- **DATASET ENTRIES**:
>>

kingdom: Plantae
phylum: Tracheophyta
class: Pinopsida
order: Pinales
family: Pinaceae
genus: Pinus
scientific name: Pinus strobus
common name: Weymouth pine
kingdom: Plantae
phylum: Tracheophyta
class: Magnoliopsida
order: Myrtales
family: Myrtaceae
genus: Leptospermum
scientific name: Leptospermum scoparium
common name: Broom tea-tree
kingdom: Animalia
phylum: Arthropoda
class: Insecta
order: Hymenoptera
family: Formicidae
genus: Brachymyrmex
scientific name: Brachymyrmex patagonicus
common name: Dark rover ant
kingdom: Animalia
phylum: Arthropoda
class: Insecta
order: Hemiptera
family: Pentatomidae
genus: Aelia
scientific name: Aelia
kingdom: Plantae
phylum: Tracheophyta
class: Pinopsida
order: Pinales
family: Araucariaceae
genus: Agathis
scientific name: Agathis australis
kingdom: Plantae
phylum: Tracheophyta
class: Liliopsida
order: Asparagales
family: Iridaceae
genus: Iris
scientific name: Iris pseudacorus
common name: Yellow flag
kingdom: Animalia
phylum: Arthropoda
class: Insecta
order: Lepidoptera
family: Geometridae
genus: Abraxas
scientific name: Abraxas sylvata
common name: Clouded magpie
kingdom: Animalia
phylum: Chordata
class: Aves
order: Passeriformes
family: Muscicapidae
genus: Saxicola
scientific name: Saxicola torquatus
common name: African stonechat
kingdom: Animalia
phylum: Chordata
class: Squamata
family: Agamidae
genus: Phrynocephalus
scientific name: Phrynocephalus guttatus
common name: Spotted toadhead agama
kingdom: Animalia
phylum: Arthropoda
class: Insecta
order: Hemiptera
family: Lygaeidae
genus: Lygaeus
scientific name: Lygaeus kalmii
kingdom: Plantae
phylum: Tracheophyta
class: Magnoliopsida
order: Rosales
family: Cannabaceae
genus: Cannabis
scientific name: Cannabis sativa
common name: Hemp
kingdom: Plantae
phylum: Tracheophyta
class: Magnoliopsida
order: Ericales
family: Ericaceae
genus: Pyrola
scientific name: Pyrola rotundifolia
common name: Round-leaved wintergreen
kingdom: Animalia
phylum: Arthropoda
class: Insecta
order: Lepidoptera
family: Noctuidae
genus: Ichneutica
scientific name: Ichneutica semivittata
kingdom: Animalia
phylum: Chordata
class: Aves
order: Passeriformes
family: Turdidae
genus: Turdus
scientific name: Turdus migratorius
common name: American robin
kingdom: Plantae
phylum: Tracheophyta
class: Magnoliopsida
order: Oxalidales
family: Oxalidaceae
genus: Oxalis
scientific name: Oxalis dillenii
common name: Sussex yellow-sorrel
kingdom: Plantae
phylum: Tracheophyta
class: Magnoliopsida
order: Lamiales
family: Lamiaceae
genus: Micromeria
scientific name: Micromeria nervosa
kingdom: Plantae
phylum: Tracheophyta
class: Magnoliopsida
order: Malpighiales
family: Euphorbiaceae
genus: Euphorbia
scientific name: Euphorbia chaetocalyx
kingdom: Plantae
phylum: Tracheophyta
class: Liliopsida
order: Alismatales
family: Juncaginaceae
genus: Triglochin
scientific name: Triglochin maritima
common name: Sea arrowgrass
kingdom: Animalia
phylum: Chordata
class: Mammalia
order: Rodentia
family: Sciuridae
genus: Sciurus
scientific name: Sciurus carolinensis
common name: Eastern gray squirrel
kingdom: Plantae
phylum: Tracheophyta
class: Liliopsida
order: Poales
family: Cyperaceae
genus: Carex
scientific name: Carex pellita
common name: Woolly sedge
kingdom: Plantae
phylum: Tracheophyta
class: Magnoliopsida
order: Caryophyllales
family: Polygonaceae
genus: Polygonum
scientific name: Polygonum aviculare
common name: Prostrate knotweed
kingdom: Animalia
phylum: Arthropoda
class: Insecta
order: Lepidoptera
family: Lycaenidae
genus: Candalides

<<

- **PROBLEM DESCRIPTION**: Please format the data above as a Markdown table with the columns Number and Line. Give each line its own numbered row, and leave out blank lines.

- **FULL SOLUTION**:
| Number | Line |
|---|---|
| 1 | kingdom: Plantae |
| 2 | phylum: Tracheophyta |
| 3 | class: Pinopsida |
| 4 | order: Pinales |
| 5 | family: Pinaceae |
| 6 | genus: Pinus |
| 7 | scientific name: Pinus strobus |
| 8 | common name: Weymouth pine |
| 9 | kingdom: Plantae |
| 10 | phylum: Tracheophyta |
| 11 | class: Magnoliopsida |
| 12 | order: Myrtales |
| 13 | family: Myrtaceae |
| 14 | genus: Leptospermum |
| 15 | scientific name: Leptospermum scoparium |
| 16 | common name: Broom tea-tree |
| 17 | kingdom: Animalia |
| 18 | phylum: Arthropoda |
| 19 | class: Insecta |
| 20 | order: Hymenoptera |
| 21 | family: Formicidae |
| 22 | genus: Brachymyrmex |
| 23 | scientific name: Brachymyrmex patagonicus |
| 24 | common name: Dark rover ant |
| 25 | kingdom: Animalia |
| 26 | phylum: Arthropoda |
| 27 | class: Insecta |
| 28 | order: Hemiptera |
| 29 | family: Pentatomidae |
| 30 | genus: Aelia |
| 31 | scientific name: Aelia |
| 32 | kingdom: Plantae |
| 33 | phylum: Tracheophyta |
| 34 | class: Pinopsida |
| 35 | order: Pinales |
| 36 | family: Araucariaceae |
| 37 | genus: Agathis |
| 38 | scientific name: Agathis australis |
| 39 | kingdom: Plantae |
| 40 | phylum: Tracheophyta |
| 41 | class: Liliopsida |
| 42 | order: Asparagales |
| 43 | family: Iridaceae |
| 44 | genus: Iris |
| 45 | scientific name: Iris pseudacorus |
| 46 | common name: Yellow flag |
| 47 | kingdom: Animalia |
| 48 | phylum: Arthropoda |
| 49 | class: Insecta |
| 50 | order: Lepidoptera |
| 51 | family: Geometridae |
| 52 | genus: Abraxas |
| 53 | scientific name: Abraxas sylvata |
| 54 | common name: Clouded magpie |
| 55 | kingdom: Animalia |
| 56 | phylum: Chordata |
| 57 | class: Aves |
| 58 | order: Passeriformes |
| 59 | family: Muscicapidae |
| 60 | genus: Saxicola |
| 61 | scientific name: Saxicola torquatus |
| 62 | common name: African stonechat |
| 63 | kingdom: Animalia |
| 64 | phylum: Chordata |
| 65 | class: Squamata |
| 66 | family: Agamidae |
| 67 | genus: Phrynocephalus |
| 68 | scientific name: Phrynocephalus guttatus |
| 69 | common name: Spotted toadhead agama |
| 70 | kingdom: Animalia |
| 71 | phylum: Arthropoda |
| 72 | class: Insecta |
| 73 | order: Hemiptera |
| 74 | family: Lygaeidae |
| 75 | genus: Lygaeus |
| 76 | scientific name: Lygaeus kalmii |
| 77 | kingdom: Plantae |
| 78 | phylum: Tracheophyta |
| 79 | class: Magnoliopsida |
| 80 | order: Rosales |
| 81 | family: Cannabaceae |
| 82 | genus: Cannabis |
| 83 | scientific name: Cannabis sativa |
| 84 | common name: Hemp |
| 85 | kingdom: Plantae |
| 86 | phylum: Tracheophyta |
| 87 | class: Magnoliopsida |
| 88 | order: Ericales |
| 89 | family: Ericaceae |
| 90 | genus: Pyrola |
| 91 | scientific name: Pyrola rotundifolia |
| 92 | common name: Round-leaved wintergreen |
| 93 | kingdom: Animalia |
| 94 | phylum: Arthropoda |
| 95 | class: Insecta |
| 96 | order: Lepidoptera |
| 97 | family: Noctuidae |
| 98 | genus: Ichneutica |
| 99 | scientific name: Ichneutica semivittata |
| 100 | kingdom: Animalia |
| 101 | phylum: Chordata |
| 102 | class: Aves |
| 103 | order: Passeriformes |
| 104 | family: Turdidae |
| 105 | genus: Turdus |
| 106 | scientific name: Turdus migratorius |
| 107 | common name: American robin |
| 108 | kingdom: Plantae |
| 109 | phylum: Tracheophyta |
| 110 | class: Magnoliopsida |
| 111 | order: Oxalidales |
| 112 | family: Oxalidaceae |
| 113 | genus: Oxalis |
| 114 | scientific name: Oxalis dillenii |
| 115 | common name: Sussex yellow-sorrel |
| 116 | kingdom: Plantae |
| 117 | phylum: Tracheophyta |
| 118 | class: Magnoliopsida |
| 119 | order: Lamiales |
| 120 | family: Lamiaceae |
| 121 | genus: Micromeria |
| 122 | scientific name: Micromeria nervosa |
| 123 | kingdom: Plantae |
| 124 | phylum: Tracheophyta |
| 125 | class: Magnoliopsida |
| 126 | order: Malpighiales |
| 127 | family: Euphorbiaceae |
| 128 | genus: Euphorbia |
| 129 | scientific name: Euphorbia chaetocalyx |
| 130 | kingdom: Plantae |
| 131 | phylum: Tracheophyta |
| 132 | class: Liliopsida |
| 133 | order: Alismatales |
| 134 | family: Juncaginaceae |
| 135 | genus: Triglochin |
| 136 | scientific name: Triglochin maritima |
| 137 | common name: Sea arrowgrass |
| 138 | kingdom: Animalia |
| 139 | phylum: Chordata |
| 140 | class: Mammalia |
| 141 | order: Rodentia |
| 142 | family: Sciuridae |
| 143 | genus: Sciurus |
| 144 | scientific name: Sciurus carolinensis |
| 145 | common name: Eastern gray squirrel |
| 146 | kingdom: Plantae |
| 147 | phylum: Tracheophyta |
| 148 | class: Liliopsida |
| 149 | order: Poales |
| 150 | family: Cyperaceae |
| 151 | genus: Carex |
| 152 | scientific name: Carex pellita |
| 153 | common name: Woolly sedge |
| 154 | kingdom: Plantae |
| 155 | phylum: Tracheophyta |
| 156 | class: Magnoliopsida |
| 157 | order: Caryophyllales |
| 158 | family: Polygonaceae |
| 159 | genus: Polygonum |
| 160 | scientific name: Polygonum aviculare |
| 161 | common name: Prostrate knotweed |
| 162 | kingdom: Animalia |
| 163 | phylum: Arthropoda |
| 164 | class: Insecta |
| 165 | order: Lepidoptera |
| 166 | family: Lycaenidae |
| 167 | genus: Candalides |